Olsen inadvertently had left some papers on the stove that caught fire. Luckily, family members live nearby and came to her rescue on the double.

Olsen and her family are one of the Flathead County 4-H heritage families featured during this year’s centennial celebration of the 4-H program in Montana. The family’s 4-H involvement spans four generations, with a fifth generation on its way.

“I have a new great-great granddaughter born last summer and her daddy will see that she is a 4-H’er as well,” Olsen said.

Olsen became a 4-H member in the 1930s and still has the red-ribbon potholder she made as her first project.

She and her husband, Duane, who died 20 years ago, started the Country Cousins 4-H Club 45 years ago, and Olsen has been a leader ever since. She intends to step down this fall because her hearing isn’t as good as it once was.

“I can’t hear the little ones,” she said, “but I’ll still be making cupcakes and cookies for special meetings.”

A 4-H centennial publication that featured the Olsen family noted the family “bleeds 4-H green.”

All three of the Olsens’ daughters — Dana Higgins, Cheryl Timlick and Kayleen Bristow — were active in 4-H, and Higgins currently is the leader of the Country Cousins. Many grandchildren and great-grandchildren also have been involved.

“I feel all of our kids in the club are a little better because they were involved in 4-H,” she said. “It gives them something to work toward.”
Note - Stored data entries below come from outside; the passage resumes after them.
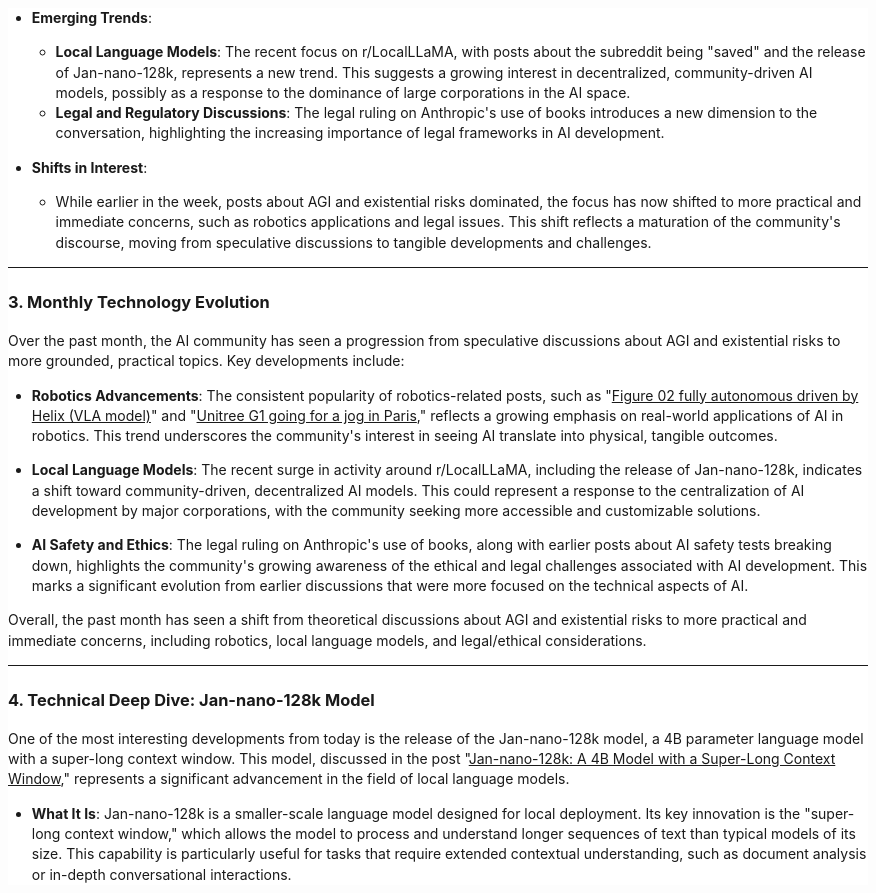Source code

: - **Emerging Trends**:
  - **Local Language Models**: The recent focus on r/LocalLLaMA, with posts about the subreddit being "saved" and the release of Jan-nano-128k, represents a new trend. This suggests a growing interest in decentralized, community-driven AI models, possibly as a response to the dominance of large corporations in the AI space.
  - **Legal and Regulatory Discussions**: The legal ruling on Anthropic's use of books introduces a new dimension to the conversation, highlighting the increasing importance of legal frameworks in AI development.

- **Shifts in Interest**:
  - While earlier in the week, posts about AGI and existential risks dominated, the focus has now shifted to more practical and immediate concerns, such as robotics applications and legal issues. This shift reflects a maturation of the community's discourse, moving from speculative discussions to tangible developments and challenges.

---

### **3. Monthly Technology Evolution**

Over the past month, the AI community has seen a progression from speculative discussions about AGI and existential risks to more grounded, practical topics. Key developments include:

- **Robotics Advancements**: The consistent popularity of robotics-related posts, such as "[Figure 02 fully autonomous driven by Helix (VLA model)](https://www.reddit.com/comments/1l4hmgt)" and "[Unitree G1 going for a jog in Paris](https://www.reddit.com/comments/1lg3jz2)," reflects a growing emphasis on real-world applications of AI in robotics. This trend underscores the community's interest in seeing AI translate into physical, tangible outcomes.

- **Local Language Models**: The recent surge in activity around r/LocalLLaMA, including the release of Jan-nano-128k, indicates a shift toward community-driven, decentralized AI models. This could represent a response to the centralization of AI development by major corporations, with the community seeking more accessible and customizable solutions.

- **AI Safety and Ethics**: The legal ruling on Anthropic's use of books, along with earlier posts about AI safety tests breaking down, highlights the community's growing awareness of the ethical and legal challenges associated with AI development. This marks a significant evolution from earlier discussions that were more focused on the technical aspects of AI.

Overall, the past month has seen a shift from theoretical discussions about AGI and existential risks to more practical and immediate concerns, including robotics, local language models, and legal/ethical considerations.

---

### **4. Technical Deep Dive: Jan-nano-128k Model**

One of the most interesting developments from today is the release of the Jan-nano-128k model, a 4B parameter language model with a super-long context window. This model, discussed in the post "[Jan-nano-128k: A 4B Model with a Super-Long Context Window](https://www.reddit.com/comments/1ljyo2p)," represents a significant advancement in the field of local language models.

- **What It Is**: Jan-nano-128k is a smaller-scale language model designed for local deployment. Its key innovation is the "super-long context window," which allows the model to process and understand longer sequences of text than typical models of its size. This capability is particularly useful for tasks that require extended contextual understanding, such as document analysis or in-depth conversational interactions.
Olsen also believes the Country Cousins club has been an important anchor in the Birch Grove community, instilling neighborhood cohesiveness.

“It’s working together. We do a lot of community service,” she said.

Being at the fair brings back fond memories for Olsen, but she’s not one to rest on her laurels. If she’s able, she’ll be back again next year, scattering her many entries among the open-class departments.

And if it’s a good year for flowers, Olsen just might get that Exhibitor of the Year award that’s still on her to-do list.